Rep. Mario Diaz-Balart, Florida Republican, assailed the Obama administration Tuesday for granting visas to “high-level members of the Castro regime” — taking particular aim at the decision to allow the daughter of Cuban President Raul Castro to enter the country.
Democrats countered that Republicans are playing politics with the issue, ignoring the fact that Mariela Castro Espin also received a visa in 2002 when President George W. Bush was in office.
President Obama began loosening restrictions on Cuba in 2009, making it easier for exiles to send money to relatives and making it possible for more exiles and Americans to travel legally to the island. Since then, he has increased limits on investments and allowed all U.S. international airports to accept flights to and from Cuba.

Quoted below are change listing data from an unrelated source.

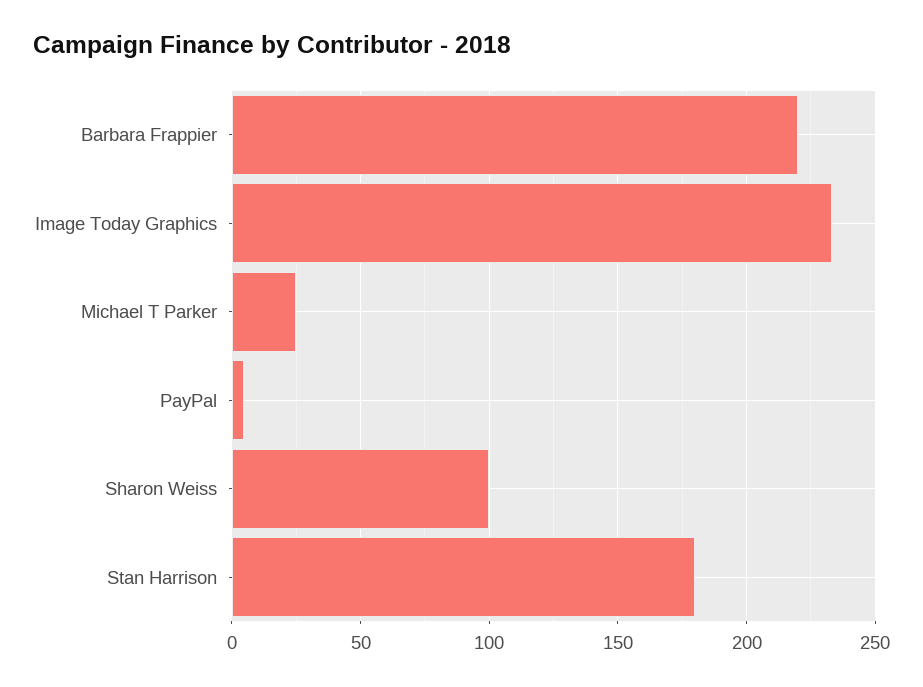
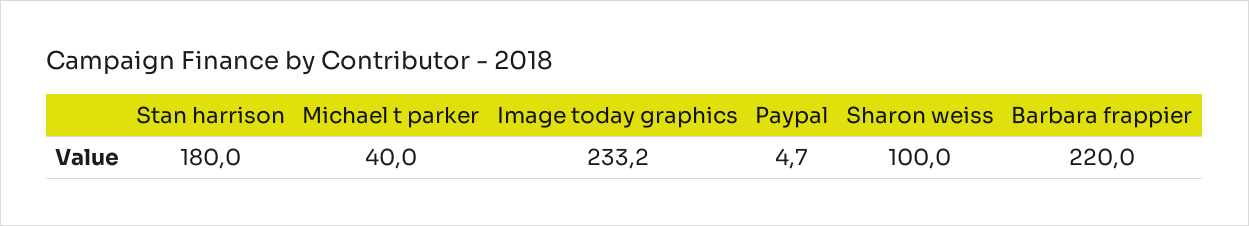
  {
    "Barbara Frappier": 220,
    "Image Today Graphics": 233.2,
-   "Michael T Parker": 25,
+   "Michael T Parker": 40,
    "PayPal": 4.7,
    "Sharon Weiss": 100,
    "Stan Harrison": 180
  }

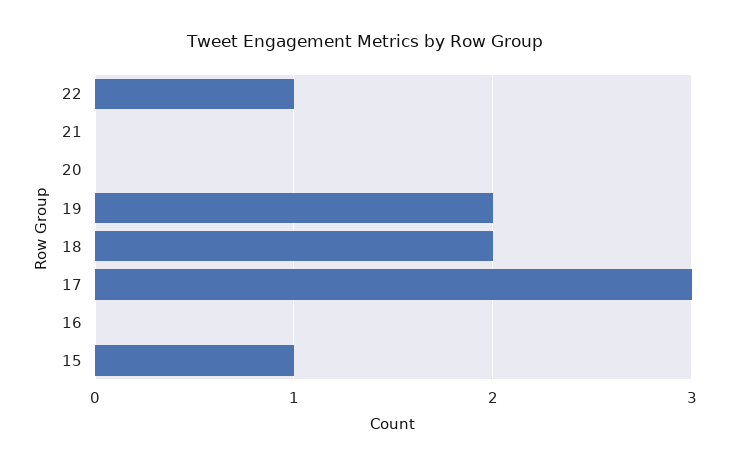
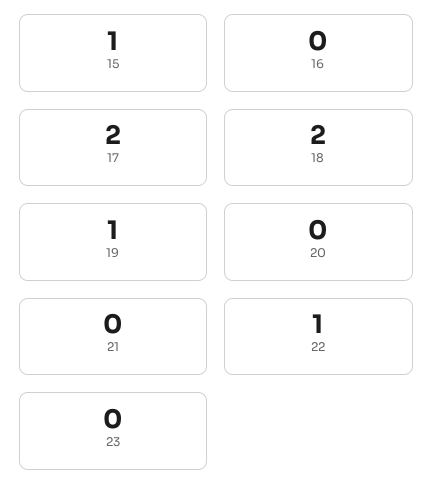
  {
    "22": 1,
    "21": 0,
    "20": 0,
-   "19": 2,
+   "19": 1,
    "18": 2,
-   "17": 3,
+   "17": 2,
    "16": 0,
-   "15": 1
+   "15": 1,
+   "23": 0
  }

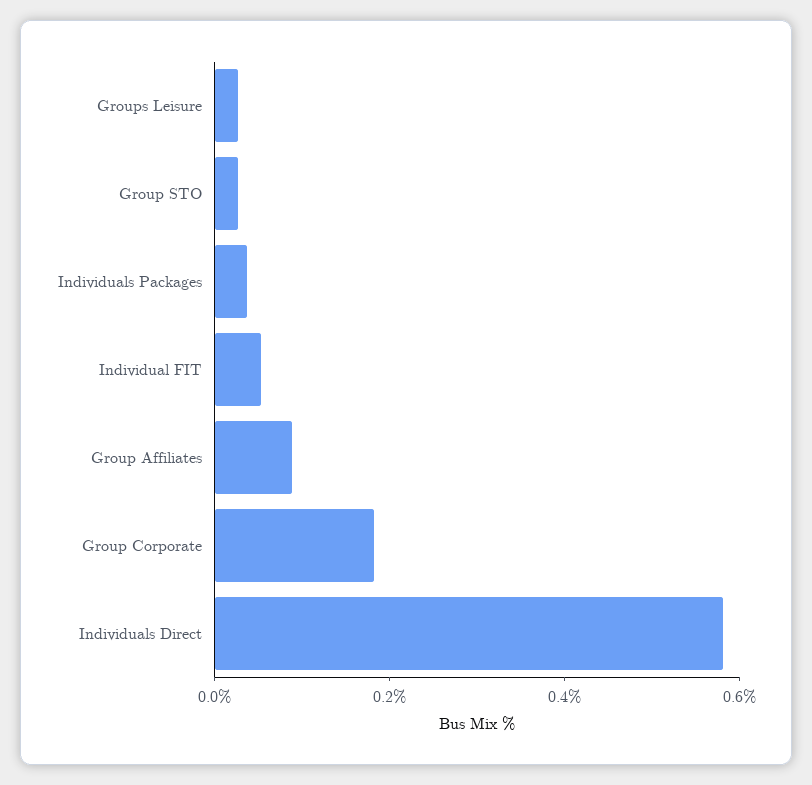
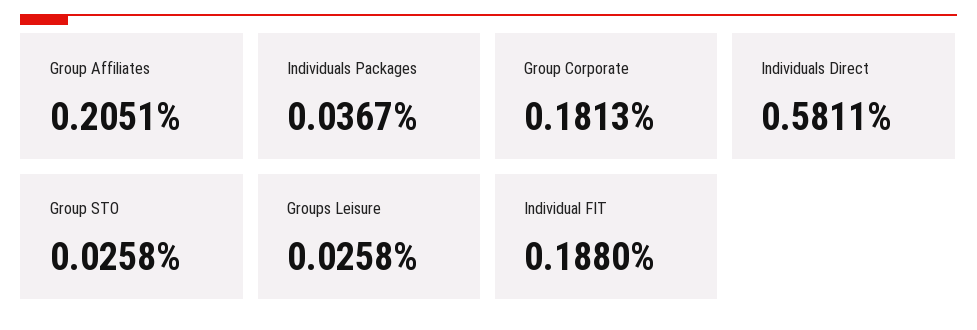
  {
    "Groups Leisure": 0.0258,
    "Group STO": 0.0258,
    "Individuals Packages": 0.0367,
-   "Individual FIT": 0.05,
+   "Individual FIT": 0.188,
-   "Group Affiliates": 0.1,
+   "Group Affiliates": 0.2051,
    "Group Corporate": 0.1813,
    "Individuals Direct": 0.5811
  }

Republican lawmakers, in particular the Cuban-American contingent from Florida, say the policies are putting money directly into the pockets of the communist government, which charges fees on the remittances. That, they argue, is bolstering the Castro government, which has been run by the 84-year-old Fidel Castro’s brother, Raul, 80, since 2006.
In a conference call arranged by the Republican National Committee on Tuesday, Mr. Diaz-Balart argued that the decision to grant visas to Ms. Castro Epin and others with ties to the Castro government breaks with a 1985 presidential proclamation on Cuba and the “congressional intent” of the Cuban Liberty and Democratic Solidarity Act, which hardened the economic embargo against the island nation.
“When the State Department and this administration says they have to let them in, they are actually not being truthful,” Mr. Diaz-Balart said. “It is reprehensible, unacceptable and greatly irresponsible of this administration to allow these high-level Communist Party regime officials to come into the United States on these public relations tours.”
The Florida Democratic Party contend that Republicans are trying to play politics with the issue, citing Mr. Bush’s 2002 decision.
“Republicans need to stop playing with people’s emotions when it comes to Cuba,” said Freddy Balsera, who served as a senior Hispanic adviser to the 2008 Obama campaign.
It was reported last week that Ms. Castro Espin received a visa from the U.S. government to speak at the Latin American Studies Association in California. An advocate for lesbian, gay and transgender issues, the 50-year-old daughter of Raul Castro apparently plans to talk about sexual diversity and politics.
USA Today reported last week that while Ms. Castro Espin heads the Cuban National Center for Sex Education in Havana, she has no official link to the government.